Aufgrund der vielen Corona-Neuinfektionen in Crailsheim (Kreis Schwäbisch Hall) - die Sieben-Tage-Inzidenz liegt laut Stadtverwaltung aktuell bei 500,1 (Stand Freitagmittag) - hat das Landratsamt gestern Abend angeordnet, dass in der Crailsheimer Kernstadt ab sofort eine medizinische Maske oder ein vergleichbarer Atemschutz getragen werden muss. Ausnahmen gelten für Menschen mit einem Attest, für Kinder unter sechs Jahren und für Individualsport. In Einkaufsläden, die laut Corona-Verordnung öffnen dürfen, ist nur ein Kunde pro 20 Quadratmeter erlaubt. Zum Vergleich: In Baden-Württemberg beträgt die landesweite Sieben-Tage-Inzidenz zurzeit 69,1.

Kein normaler Schulbetrieb ab Montag

Nach weiter gestiegenen Corona-Infektionen und einer Sieben-Tage-Inzidenz von 216, hat der Landkreis Schwäbisch Hall jetzt eine Allgemeinverfügung erlassen. Diese betrifft auch den Schulbetrieb. Die Grundschulen gehen am Montag nicht in den Regelbetrieb, laut Allgemeinverfügung ist nur Wechselbetrieb möglich. Bei den Klassen 5 und 6 der weiterführenden Schulen wurde Fernunterricht angeordnet, die Notbetreuung bleibt aufrechterhalten. Dieser Schritt sei wegen des diffusen Infektionsgeschehens und der Virusvarianten im Landkreis Schwäbisch Hall notwendig, heißt es in der Mitteilung.
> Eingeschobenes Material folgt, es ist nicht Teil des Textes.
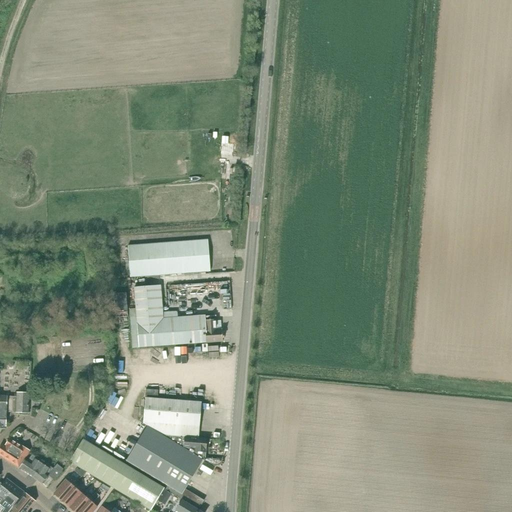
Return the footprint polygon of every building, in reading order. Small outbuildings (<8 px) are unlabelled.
[(210,272),(208,240),(128,246),(130,278),(210,272)] [(158,286),(134,288),(139,348),(223,341),(222,329),(216,330),(215,319),(205,320),(205,318),(161,322),(158,286)] [(0,428),(5,429),(6,411),(29,413),(30,393),(16,392),(16,396),(0,395),(0,428)] [(161,435),(198,438),(201,403),(146,398),(143,423),(148,426),(147,427),(161,435)] [(206,462),(161,435),(147,427),(127,461),(169,486),(184,494),(187,490),(203,461),(206,463),(206,462)] [(207,439),(198,438),(161,435),(206,462),(207,439)] [(2,444),(0,446),(0,455),(19,467),(29,450),(10,438),(5,445),(2,444)] [(85,438),(71,460),(151,510),(165,488),(85,438)] [(26,458),(19,468),(42,483),(48,475),(54,479),(63,469),(56,464),(53,468),(32,454),(28,459),(26,458)] [(5,499),(15,485),(7,479),(1,487),(0,486),(0,505),(5,499)] [(62,501),(76,485),(73,482),(71,484),(67,480),(54,494),(62,501)] [(5,499),(0,505),(0,506),(5,510),(3,511),(9,511),(24,492),(15,485),(5,499)] [(80,488),(76,485),(62,501),(70,508),(82,494),(78,490),(80,488)] [(187,490),(184,494),(169,486),(167,490),(184,500),(200,510),(206,501),(187,490)] [(164,490),(158,500),(165,505),(171,494),(164,490)] [(96,493),(92,498),(79,511),(93,511),(98,507),(94,504),(100,496),(96,493)] [(26,511),(35,502),(26,494),(12,510),(10,511),(26,511)] [(70,508),(74,511),(79,511),(92,498),(88,495),(86,497),(82,494),(70,508)] [(136,511),(140,505),(131,498),(128,502),(131,504),(130,507),(136,511)] [(178,510),(176,511),(201,511),(183,501),(178,510)]
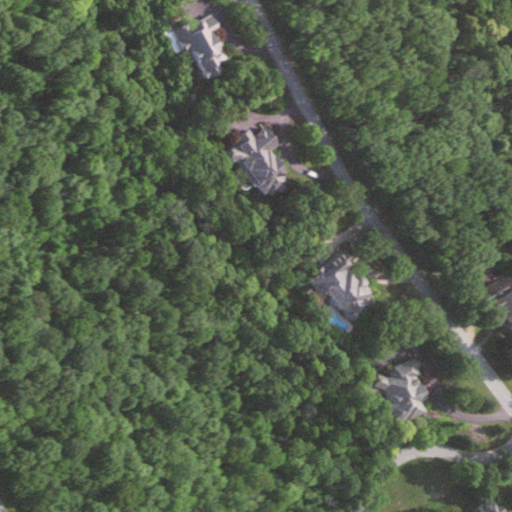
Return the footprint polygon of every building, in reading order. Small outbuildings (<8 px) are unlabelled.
[(199,84),(223,72),(219,65),(227,61),(214,34),(221,31),(213,14),(183,29),(182,26),(173,30),(199,84)] [(222,144),(240,188),(254,183),(259,196),(288,184),(272,146),(276,145),(268,125),(222,144)] [(325,286),(343,318),(351,314),(355,321),(378,308),(347,252),(307,275),(316,291),(325,286)] [(511,276),(503,284),(497,276),(480,290),(511,331),(511,276)] [(428,398),(417,359),(371,372),(376,389),(380,388),(390,422),(426,412),(423,399),(428,398)] [(503,511),(492,496),(471,511),(503,511)]
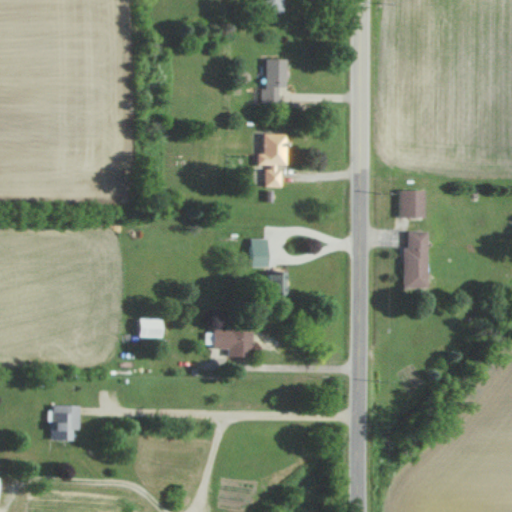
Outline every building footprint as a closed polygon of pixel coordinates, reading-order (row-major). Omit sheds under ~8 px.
[(279,0),(254,0),(254,12),(279,13),(279,0)] [(278,103),(278,58),(255,58),(255,103),(278,103)] [(278,166),(279,133),(253,132),(252,166),(256,166),(255,186),(273,186),(273,166),(278,166)] [(390,217),(414,217),(414,189),(390,189),(390,217)] [(396,287),(417,287),(417,231),(396,231),(396,287)] [(246,266),(261,266),(261,242),(246,242),(246,266)] [(280,294),(280,270),(256,270),(256,294),(280,294)] [(127,337),(151,337),(151,318),(127,318),(127,337)] [(220,356),(244,356),(244,324),(222,324),(222,328),(204,328),(204,347),(220,347),(220,356)] [(69,430),(69,405),(41,405),(41,440),(63,440),(63,430),(69,430)]
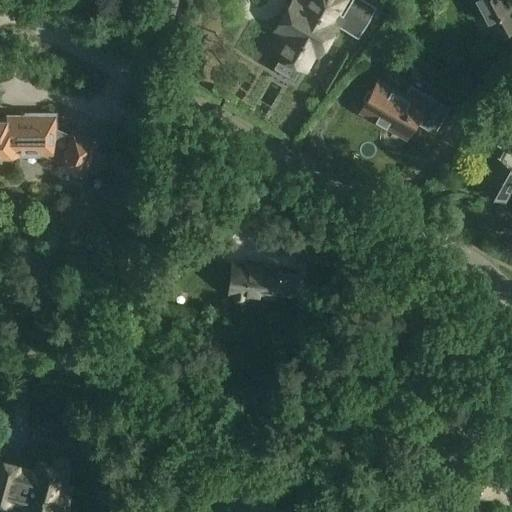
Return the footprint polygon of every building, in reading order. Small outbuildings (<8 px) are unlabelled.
[(319,57),(338,24),(333,22),(345,0),(308,0),(305,5),(295,0),(293,0),(275,32),(287,38),(277,55),(282,57),(275,69),(294,80),(301,68),(305,71),(315,54),(319,57)] [(483,12),(496,36),(511,27),(511,5),(509,0),(471,0),(479,14),(483,12)] [(404,96),(377,81),(361,109),(407,136),(416,121),(426,127),(441,101),(411,84),(404,96)] [(69,138),(54,132),(55,110),(34,110),(34,117),(8,117),(8,120),(0,119),(0,152),(43,153),(58,161),(57,163),(81,175),(93,149),(95,150),(99,141),(73,130),(69,138)] [(498,158),(482,187),(492,192),(493,195),(499,198),(502,197),(505,199),(511,186),(511,125),(502,143),(506,146),(499,159),(498,158)] [(125,236),(118,272),(119,272),(118,276),(129,279),(130,274),(132,274),(139,238),(125,236)] [(300,240),(298,259),(344,264),(346,245),(300,240)] [(237,297),(239,298),(243,298),(244,298),(246,297),(248,295),(248,293),(259,295),(260,293),(273,295),(274,293),(283,294),(285,272),(276,271),(276,269),(264,267),(264,266),(250,265),(250,266),(234,264),(230,290),(235,291),(235,294),(237,297)] [(36,470),(0,459),(0,497),(52,511),(66,511),(73,487),(64,484),(68,471),(69,472),(71,467),(71,464),(71,462),(69,460),(68,458),(67,458),(63,457),(61,457),(60,457),(57,459),(55,461),(54,465),(39,461),(36,470)] [(290,511),(291,506),(275,504),(279,480),(251,476),(250,483),(222,479),(216,511),(290,511)] [(477,511),(422,503),(420,511),(417,511),(414,511),(413,511),(477,511)]
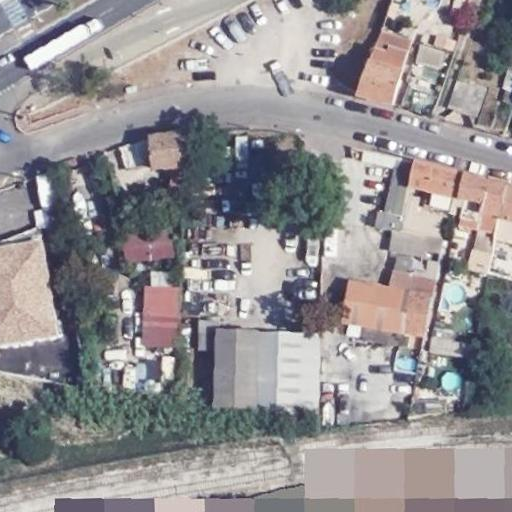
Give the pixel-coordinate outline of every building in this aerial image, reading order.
[(358,95),(391,105),(411,43),(379,32),(358,95)] [(487,90),(457,80),(448,108),(477,118),(487,90)] [(182,205),(196,131),(150,138),(152,169),(172,168),(168,205),(182,205)] [(411,185),(416,161),(398,157),(385,212),(378,210),(373,226),(393,231),(400,232),(400,229),(405,211),(405,210),(411,186),(411,185)] [(424,205),(454,213),(459,197),(465,175),(416,161),(411,185),(428,189),(424,205)] [(496,234),(505,185),(465,175),(459,197),(462,198),(458,225),(496,235),(496,234)] [(6,314),(10,377),(91,392),(62,226),(62,224),(44,226),(33,178),(0,189),(0,246),(27,240),(45,310),(6,314)] [(496,235),(495,239),(511,242),(511,187),(505,185),(496,234),(496,235)] [(424,235),(439,238),(443,216),(405,210),(405,211),(400,229),(413,232),(424,235)] [(389,250),(425,258),(427,250),(441,253),(444,239),(439,238),(424,235),(413,232),(400,229),(400,232),(393,231),(389,250)] [(473,249),(469,268),(489,272),(492,253),(473,249)] [(351,280),(343,322),(424,338),(436,275),(415,271),(414,274),(391,270),(388,287),(351,280)] [(218,335),(220,335),(221,326),(205,325),(204,353),(217,353),(218,335)] [(320,372),(321,340),(220,335),(218,335),(217,353),(215,387),(215,409),(215,411),(318,416),(320,372)] [(159,388),(160,358),(138,357),(136,388),(159,388)] [(101,358),(101,375),(109,375),(109,358),(101,358)] [(121,376),(121,359),(109,358),(109,375),(121,376)] [(320,372),(318,416),(342,417),(342,412),(353,405),(355,374),(320,372)] [(204,408),(215,409),(215,387),(204,386),(204,408)] [(412,400),(409,421),(433,417),(432,400),(412,400)]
"Wir können nicht sagen, dass wir es im Griff haben." 

Christoph Grimmer, Oberbürgermeister Crailsheim

Mehrere Corona-Ausbrüche in Einrichtungen und Betrieben

Betroffen ist unter anderem der Baubetriebshof. Das meldete am Donnerstagnachmittag die Crailsheimer Stadtverwaltung. Zehn Mitarbeiter wurden positiv getestet, in mindestens einem Fall handle es sich um die britische Variante. Am Vormittag hätten Schnelltests zwei weitere positive Ergebnisse gebracht, da stünden die Ergebnisse durch die genaueren PCR-Tests jedoch noch aus. In den vergangenen Tagen gab es Corona-Ausbrüche in einer Flüchtlings- und Obdachlosenunterkunft, in zwei Kindergärten und mehreren Betrieben.

Britische Coronavirus-Variante breitet sich schnell aus

Der Landkreis Schwäbisch Hall gehört mit einer Inzidenz von 193,1 zu den Hotspot-Regionen in Deutschland. Inzwischen handelt es sich bei rund 70 Prozent der Infektionen um die britische Variante, sagte der Sozialdezernent des Kreises Schwäbisch Hall Gerald Diem dem SWR am Donnerstag.

Vorwiegend stecken sich demnach Mitarbeitende kleinerer Betriebe an und tragen das Virus in ihre Familien. Das Gesundheitsamt kann die Kontakte derzeit noch nachverfolgen, so Diem weiter.

"Der 70-prozentige Anteil der Virus-Variante überrascht uns sehr. Wir sind Anfang des Jahres davon ausgegangen, dass der Anteil unter zehn Prozent liegen wird. Es ist bereits ein Trend erkennbar, dass auch die stationären Aufnahmen steigen."

Gerald Diem, Sozialdezernent im Landkreis Schwäbisch Hall

Die Strategie laute: testen und die Impfkapazitäten ausschöpfen. Diem bestätigte allerdings auch, dass er nach wie vor keine verlässlichen Informationen über künftige Impfstoffmengen bekomme. Immer wieder seien Zahlen kurzfristig nach unten korrigiert worden. 

Warnung vor dritter Corona-Welle

Unterdessen warnen Kommunalpolitiker im Kreis Schwäbisch Hall vor einer dritten Corona-Welle im Land. Schwäbisch Halls Oberbürgermeister Hermann-Josef Pelgrim (SPD) sagte, er sehe die Gefahr, dass bald das ganze Land wieder im Lockdown ist.